TEXT PROVIDED Start Marker

Canon A2E, Sony R1 & Panasonic TZ5
 
Jerry R said:
I just did a calculation for a course I am teaching next quarter on
the number of pixels required to represent an 8"x11" pixture and a
4"x6" picture with no visable degradation to the eye when viewed at a
distance of 12". Care to guess?

Canon A2E, Sony R1 & Panasonic TZ5
Click to expand...
LOL Jerry - that sounds like a loaded question!! Wouldn't a lot depend on the photo's dynamic range, DOF, detail content and ... if I had my glasses on??

Seriously - I have no idea, but I do have a question. Do you think it would be the same for an image viewed on a screen vs an image to be sent for printing an 8 x 11 or 4 x 6 photo?

BG
--

Always open to learn something new - feel free to disagree with me any time as long as you can do it politely!!
 
But I'd feel fairly confident that 5mp would do fine for 8x10, and 2mp for the 4x6 print.

At least, that's based on having made lots of prints from those two sizes!

I've got a few 8x10s from a 2mp camera, NOT upsampled with any special software...and it looks fine from 2 feet. Within 1 foot you'll see some pixel separation, but even that one is sufficient for normal viewing on a wall, and I have yet to have anyone notice that 2mp print standing out as notably worse than my 5, 7, or 10mp prints at the same size.

TEXT PROVIDED End Marker
LISTED RECORDS Start Marker

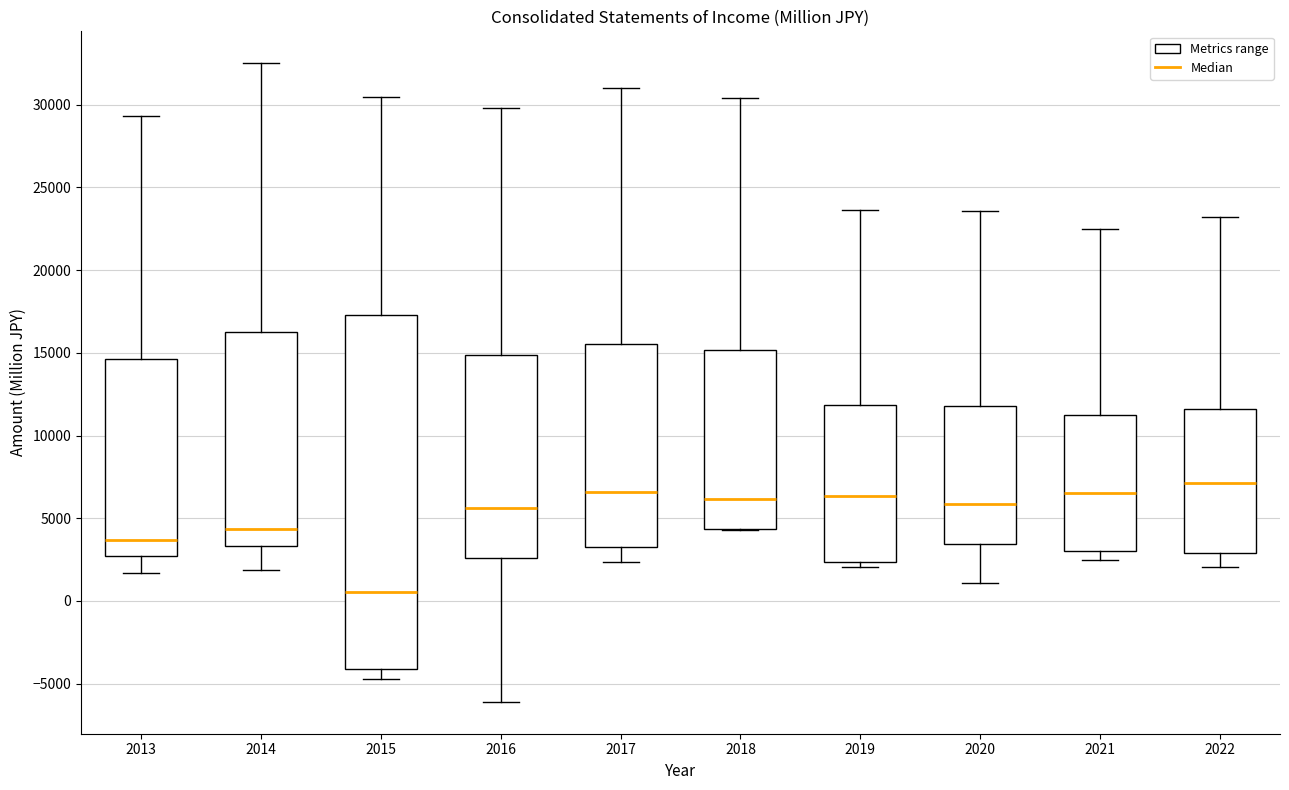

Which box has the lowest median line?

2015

LISTED RECORDS End Marker
LISTED RECORDS Start Marker

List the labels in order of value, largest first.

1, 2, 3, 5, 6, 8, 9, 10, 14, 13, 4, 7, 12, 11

LISTED RECORDS End Marker

* _TASK STATEMENT_
Set down, word for word, the passage of the print resolution thread between "Seriously - I" and "4 x 6 photo?", inclusive. The records play no part in the work requested here.

* _TASK ANSWER_
Seriously - I have no idea, but I do have a question. Do you think it would be the same for an image viewed on a screen vs an image to be sent for printing an 8 x 11 or 4 x 6 photo?